A bear. Right. A bear bit Carmel in the leg and I was thrown into a tree after heroically trying to get it off her. So was Morfran. So was Thomas. Nobody except Carmel got bit, or got clawed, and my mom was completely unharmed, but hey, things like that happen.

Carmel and I are still in the hospital. She needed stitches and she’s having to undergo rabies vaccinations, which sucks, but that’s the price of our alibi. Morfran and Thomas weren’t even admitted. I’m lying in a bed with my chest wrapped up, trying to breathe properly so I don’t get pneumonia. They ran blood work on my liver enzymes, because when I came in I was still a shade of banana, but there was no damage. Everything was functioning normally.

Mom and Thomas come to visit in a steady rotation, and they wheel Carmel in once a day so we can watch Jeopardy! Nobody wants to say that they’re relieved it wasn’t worse, or that we all came out lucky, but I know that’s what they’re thinking. They think that it could have been a lot worse. Maybe so, but I don’t want to hear it. And if it’s true, then they have only one person to thank for it.

Anna kept us alive. She dragged herself and the Obeahman into God only knows where. I keep thinking of things I could have done differently. I try to remember if there was another way it could have gone. But I don’t try too hard, because she sacrificed herself, my beautiful, stupid girl, and I don’t want that to have been for nothing.
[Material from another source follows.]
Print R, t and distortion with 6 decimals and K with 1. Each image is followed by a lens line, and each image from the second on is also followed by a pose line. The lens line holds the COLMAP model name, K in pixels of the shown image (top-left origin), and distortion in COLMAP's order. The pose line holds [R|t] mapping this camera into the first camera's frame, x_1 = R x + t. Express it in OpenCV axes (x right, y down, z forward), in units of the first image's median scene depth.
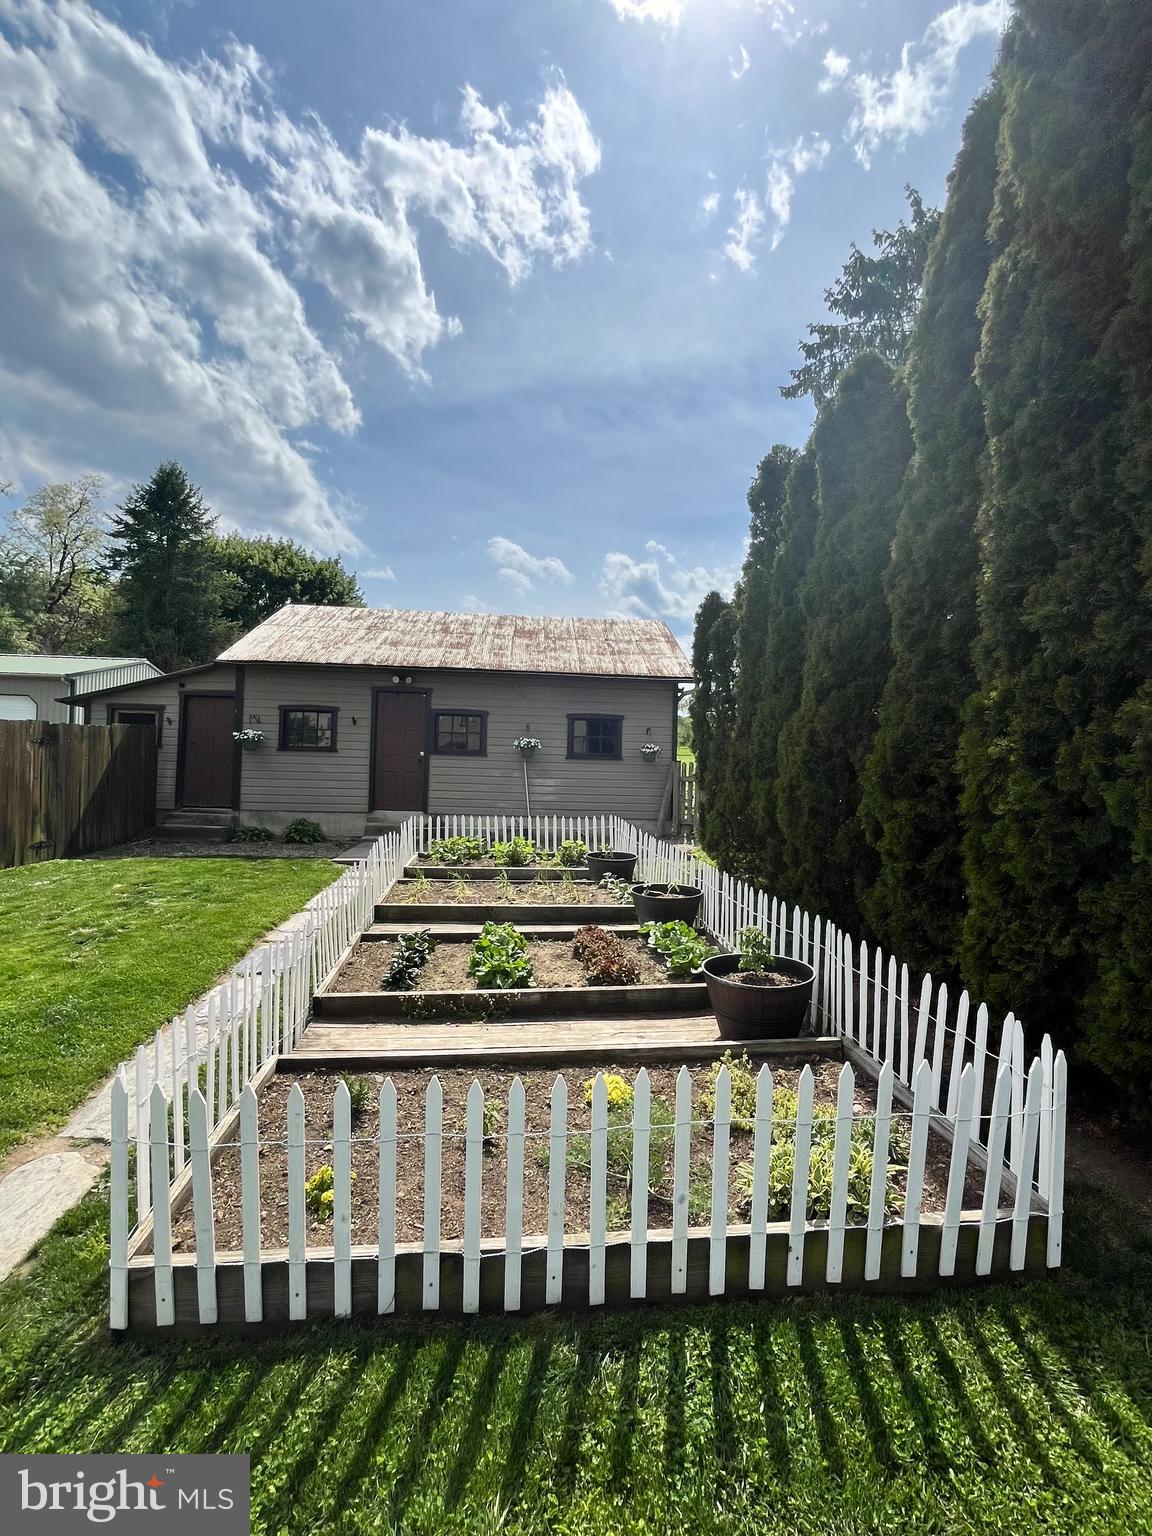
lens RADIAL K [[712.1, 0, 583.6], [0, 712.1, 762.1], [0, 0, 1]] dist [-0.002275, -0.000439]
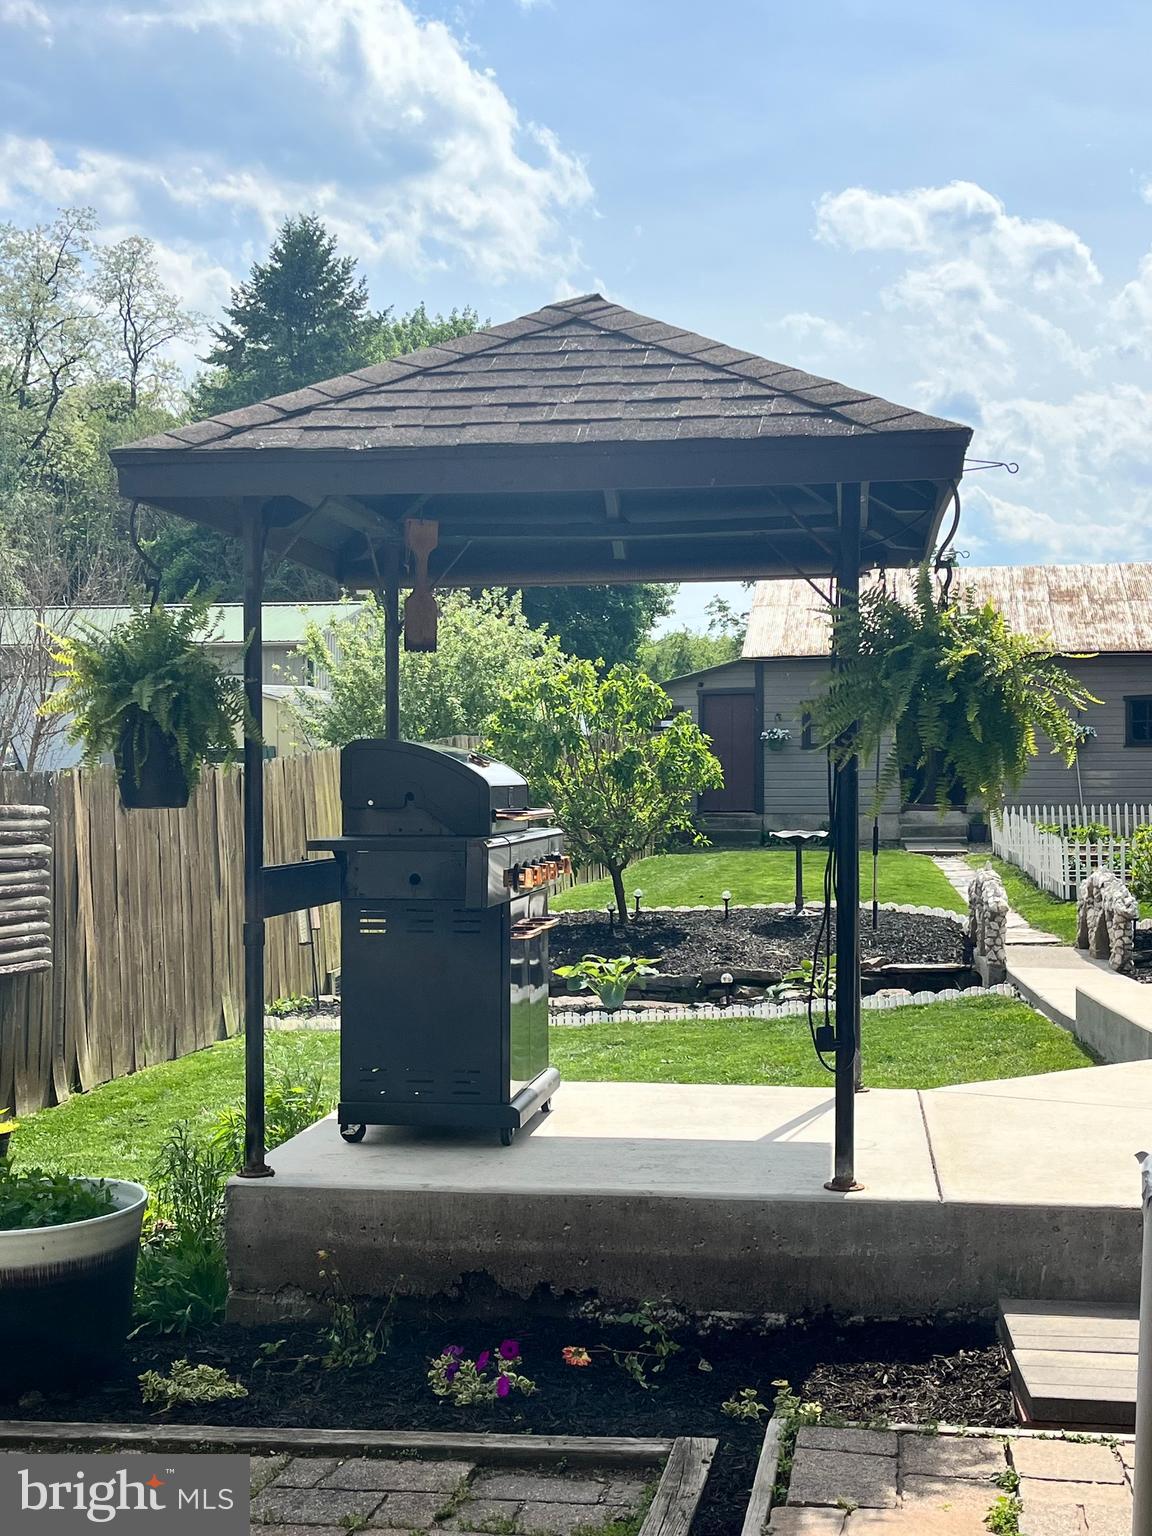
lens RADIAL K [[1942.4, 0, 572.5], [0, 1942.4, 792.1], [0, 0, 1]] dist [0.218035, -1.117127]
pose [[0.968611, -0.028007, -0.246999, -0.088414], [0.033903, 0.999232, 0.019649, -0.020204], [0.246259, -0.027407, 0.968816, -1.524426]]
There’s a knock at my door. I look over and see Thomas standing in the doorway. I press the button on my Posturepedic to sit up and greet him.

“Hey,” he says, pulling up a chair. “Aren’t you going to eat your Jell-O?”

“I effing hate green Jell-O,” I reply, and push it his way.

“I hate it too. I was just asking.”

I laugh. “Don’t make me hurt my ribs, you dick.” He smiles. I really am glad that he’s all right. Then he clears his throat.

“We’re sorry about her, you know,” he says. “Carmel and I. We kind of liked her, even if she was creepy, and we know that you—” He breaks off and clears his throat again.

I loved her. That’s what he was going to say. That’s what everyone else knew before I did.

“The house was, like, insane,” he says. “Like something out of Poltergeist. Not the first one. The one with the scary old guy.” He keeps on clearing his throat. “Morfran and I went back, after, to see if anything was still there. But there was nothing. Not even her leftover spirits.”

I swallow. I should be glad that they’re free. But that means she’s really gone. The unfairness of it almost chokes me for a second. I finally find a girl I could really be with, maybe the only girl in the world, and I had what? Two months with her? It’s not enough. After everything she went through—everything I went through—we deserve more than that.

Or maybe we don’t. Anyway, life doesn’t work like that. It doesn’t care about fair or unfair. Still, sitting in this hospital bed has given me plenty of time to think. Lately I’ve been thinking about a lot of things. Mostly about doors. Because that’s essentially what Anna did. She opened a door, from here to someplace else. And doors can be made to swing both ways, in my experience.

“What’s so funny?”

I look at Thomas, startled. I realize I’ve started to grin. “Just life,” I say with a shrug. “And death.”

Thomas sighs and tries to smile. “So, I guess you’ll be transferring out soon. Off to do what it is you do. Your mom said something about a Wendigo.”

I chuckle, then wince. Thomas joins in halfheartedly. He’s doing his best not to make me feel guilty for leaving, to make it seem like he doesn’t care one way or the other if I go.

“Where—” he starts, and looks at me carefully, trying to be delicate. “Where do you think she went?”

I look at my friend Thomas, at his sincere, earnest face. “I don’t know,” I say softly. There must be a devilish glint in my eye. “Maybe you and Carmel can help me figure it out.”